* _Problem to solve_
Filter the data for lines with the word "notebook", then copy every line so identified.

* _Recorded information_
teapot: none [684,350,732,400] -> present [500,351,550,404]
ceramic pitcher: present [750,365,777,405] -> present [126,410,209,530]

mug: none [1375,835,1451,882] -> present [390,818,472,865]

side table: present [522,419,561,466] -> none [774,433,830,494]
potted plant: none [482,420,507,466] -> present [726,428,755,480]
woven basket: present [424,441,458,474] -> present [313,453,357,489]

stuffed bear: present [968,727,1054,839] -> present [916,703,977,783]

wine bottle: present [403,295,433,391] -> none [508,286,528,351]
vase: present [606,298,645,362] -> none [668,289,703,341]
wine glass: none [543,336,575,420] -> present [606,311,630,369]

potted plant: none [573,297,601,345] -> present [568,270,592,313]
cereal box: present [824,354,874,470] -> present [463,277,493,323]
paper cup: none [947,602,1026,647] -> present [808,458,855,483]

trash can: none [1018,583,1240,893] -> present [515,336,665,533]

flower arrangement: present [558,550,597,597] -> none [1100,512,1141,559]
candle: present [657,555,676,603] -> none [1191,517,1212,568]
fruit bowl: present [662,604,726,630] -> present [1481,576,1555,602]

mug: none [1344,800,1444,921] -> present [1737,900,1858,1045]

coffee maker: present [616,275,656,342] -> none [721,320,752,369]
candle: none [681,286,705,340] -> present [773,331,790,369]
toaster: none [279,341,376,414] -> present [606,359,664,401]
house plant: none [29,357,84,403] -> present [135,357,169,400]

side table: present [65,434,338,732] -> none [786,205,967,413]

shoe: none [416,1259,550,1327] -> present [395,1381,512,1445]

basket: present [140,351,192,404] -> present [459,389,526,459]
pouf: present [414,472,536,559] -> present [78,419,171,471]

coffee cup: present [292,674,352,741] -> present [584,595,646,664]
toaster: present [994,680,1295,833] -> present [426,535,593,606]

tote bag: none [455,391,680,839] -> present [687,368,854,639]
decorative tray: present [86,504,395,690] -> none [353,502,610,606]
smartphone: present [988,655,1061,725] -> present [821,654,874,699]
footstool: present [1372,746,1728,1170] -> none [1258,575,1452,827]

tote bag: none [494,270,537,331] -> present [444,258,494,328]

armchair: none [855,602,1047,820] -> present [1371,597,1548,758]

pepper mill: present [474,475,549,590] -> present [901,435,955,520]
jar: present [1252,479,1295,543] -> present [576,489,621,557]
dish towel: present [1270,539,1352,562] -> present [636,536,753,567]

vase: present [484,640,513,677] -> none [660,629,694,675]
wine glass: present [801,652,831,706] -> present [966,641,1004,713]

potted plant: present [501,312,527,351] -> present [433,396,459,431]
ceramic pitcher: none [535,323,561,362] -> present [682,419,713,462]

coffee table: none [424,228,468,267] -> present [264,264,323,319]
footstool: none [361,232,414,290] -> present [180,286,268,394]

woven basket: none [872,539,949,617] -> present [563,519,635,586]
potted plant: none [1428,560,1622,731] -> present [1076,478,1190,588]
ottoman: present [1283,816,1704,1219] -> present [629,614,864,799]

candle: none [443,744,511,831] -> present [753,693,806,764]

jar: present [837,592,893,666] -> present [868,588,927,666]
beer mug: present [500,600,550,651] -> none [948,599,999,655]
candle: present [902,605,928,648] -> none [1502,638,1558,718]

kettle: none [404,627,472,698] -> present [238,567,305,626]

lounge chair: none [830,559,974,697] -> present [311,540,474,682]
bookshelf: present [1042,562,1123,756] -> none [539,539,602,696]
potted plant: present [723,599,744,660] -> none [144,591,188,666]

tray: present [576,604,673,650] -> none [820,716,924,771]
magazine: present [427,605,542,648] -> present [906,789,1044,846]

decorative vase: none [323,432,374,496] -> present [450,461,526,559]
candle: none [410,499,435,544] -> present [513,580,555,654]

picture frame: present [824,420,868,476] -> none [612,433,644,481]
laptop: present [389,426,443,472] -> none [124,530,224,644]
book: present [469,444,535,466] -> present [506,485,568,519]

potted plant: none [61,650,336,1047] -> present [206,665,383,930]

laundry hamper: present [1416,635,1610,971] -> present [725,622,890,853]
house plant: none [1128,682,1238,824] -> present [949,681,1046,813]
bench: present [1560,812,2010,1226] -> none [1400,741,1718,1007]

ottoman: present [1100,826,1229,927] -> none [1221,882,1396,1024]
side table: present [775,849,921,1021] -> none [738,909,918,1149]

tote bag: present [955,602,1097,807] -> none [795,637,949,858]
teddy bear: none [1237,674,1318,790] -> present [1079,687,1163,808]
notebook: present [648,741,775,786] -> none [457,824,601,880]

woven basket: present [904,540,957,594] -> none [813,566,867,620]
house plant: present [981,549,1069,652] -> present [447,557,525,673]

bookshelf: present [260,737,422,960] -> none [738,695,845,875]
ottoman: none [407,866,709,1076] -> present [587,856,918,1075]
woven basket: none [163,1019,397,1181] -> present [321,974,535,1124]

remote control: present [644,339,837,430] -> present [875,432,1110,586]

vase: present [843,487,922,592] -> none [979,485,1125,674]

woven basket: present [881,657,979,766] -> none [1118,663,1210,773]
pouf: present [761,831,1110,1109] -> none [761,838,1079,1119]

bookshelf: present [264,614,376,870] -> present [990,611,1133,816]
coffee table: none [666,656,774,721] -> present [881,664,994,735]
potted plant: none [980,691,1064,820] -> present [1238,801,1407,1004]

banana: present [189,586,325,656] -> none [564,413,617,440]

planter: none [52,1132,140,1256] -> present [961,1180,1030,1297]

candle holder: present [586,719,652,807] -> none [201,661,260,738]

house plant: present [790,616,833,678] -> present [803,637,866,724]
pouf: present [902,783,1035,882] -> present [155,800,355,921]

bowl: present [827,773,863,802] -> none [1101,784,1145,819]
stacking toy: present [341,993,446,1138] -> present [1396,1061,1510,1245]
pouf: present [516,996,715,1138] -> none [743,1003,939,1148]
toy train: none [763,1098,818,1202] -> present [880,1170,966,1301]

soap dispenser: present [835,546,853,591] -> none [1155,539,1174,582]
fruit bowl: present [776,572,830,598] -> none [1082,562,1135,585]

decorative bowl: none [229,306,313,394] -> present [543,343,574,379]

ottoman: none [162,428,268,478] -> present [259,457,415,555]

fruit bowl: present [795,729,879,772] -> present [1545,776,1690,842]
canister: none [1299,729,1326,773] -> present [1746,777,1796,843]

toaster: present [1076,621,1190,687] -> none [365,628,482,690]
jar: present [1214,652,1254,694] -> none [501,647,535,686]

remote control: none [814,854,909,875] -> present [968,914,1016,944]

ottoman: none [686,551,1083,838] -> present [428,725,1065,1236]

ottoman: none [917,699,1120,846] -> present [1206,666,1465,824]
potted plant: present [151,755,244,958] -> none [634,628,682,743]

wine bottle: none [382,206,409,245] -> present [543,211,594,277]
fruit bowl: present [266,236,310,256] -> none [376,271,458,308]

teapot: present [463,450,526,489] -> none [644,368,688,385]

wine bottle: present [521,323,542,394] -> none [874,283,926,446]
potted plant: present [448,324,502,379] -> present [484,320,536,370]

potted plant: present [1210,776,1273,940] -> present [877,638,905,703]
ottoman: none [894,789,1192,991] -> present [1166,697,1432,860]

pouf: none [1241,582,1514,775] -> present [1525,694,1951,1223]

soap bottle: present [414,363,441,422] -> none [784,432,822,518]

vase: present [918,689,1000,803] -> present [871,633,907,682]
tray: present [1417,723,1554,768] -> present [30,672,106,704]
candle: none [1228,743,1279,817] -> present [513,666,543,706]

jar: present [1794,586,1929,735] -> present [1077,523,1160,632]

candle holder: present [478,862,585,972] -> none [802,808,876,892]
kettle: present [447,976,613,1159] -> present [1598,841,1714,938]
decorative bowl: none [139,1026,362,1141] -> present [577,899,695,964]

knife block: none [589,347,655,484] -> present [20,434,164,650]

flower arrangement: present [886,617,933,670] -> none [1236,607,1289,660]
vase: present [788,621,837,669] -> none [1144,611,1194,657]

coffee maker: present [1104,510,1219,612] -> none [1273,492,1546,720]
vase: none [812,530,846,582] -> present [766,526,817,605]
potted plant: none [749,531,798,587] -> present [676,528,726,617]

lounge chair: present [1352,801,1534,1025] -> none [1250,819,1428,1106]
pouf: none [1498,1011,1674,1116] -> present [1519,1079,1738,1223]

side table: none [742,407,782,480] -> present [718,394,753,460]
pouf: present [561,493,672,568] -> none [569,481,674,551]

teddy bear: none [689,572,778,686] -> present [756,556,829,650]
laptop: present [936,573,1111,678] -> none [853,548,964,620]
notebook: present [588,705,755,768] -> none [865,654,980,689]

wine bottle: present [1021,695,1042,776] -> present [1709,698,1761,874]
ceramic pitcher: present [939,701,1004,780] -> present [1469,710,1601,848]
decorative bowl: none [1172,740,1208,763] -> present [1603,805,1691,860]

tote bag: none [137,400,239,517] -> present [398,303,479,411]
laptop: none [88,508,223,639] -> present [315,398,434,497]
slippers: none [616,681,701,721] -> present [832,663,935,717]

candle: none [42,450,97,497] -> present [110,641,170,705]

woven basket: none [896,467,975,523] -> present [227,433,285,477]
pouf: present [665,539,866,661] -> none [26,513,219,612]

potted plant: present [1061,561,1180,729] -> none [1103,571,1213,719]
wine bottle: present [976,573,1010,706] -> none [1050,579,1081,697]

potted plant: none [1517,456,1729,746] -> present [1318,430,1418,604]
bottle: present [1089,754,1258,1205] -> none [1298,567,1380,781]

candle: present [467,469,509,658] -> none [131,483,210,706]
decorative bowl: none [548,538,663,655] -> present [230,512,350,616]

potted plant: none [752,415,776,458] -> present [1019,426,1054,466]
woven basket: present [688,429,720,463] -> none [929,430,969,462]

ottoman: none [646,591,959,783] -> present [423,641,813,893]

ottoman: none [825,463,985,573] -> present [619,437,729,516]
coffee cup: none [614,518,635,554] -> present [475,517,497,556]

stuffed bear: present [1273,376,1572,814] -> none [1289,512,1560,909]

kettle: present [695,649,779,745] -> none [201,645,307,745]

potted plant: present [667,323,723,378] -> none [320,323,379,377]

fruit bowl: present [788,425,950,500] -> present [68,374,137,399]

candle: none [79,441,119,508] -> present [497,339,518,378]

* _Written response_
notebook: present [648,741,775,786] -> none [457,824,601,880]
notebook: present [588,705,755,768] -> none [865,654,980,689]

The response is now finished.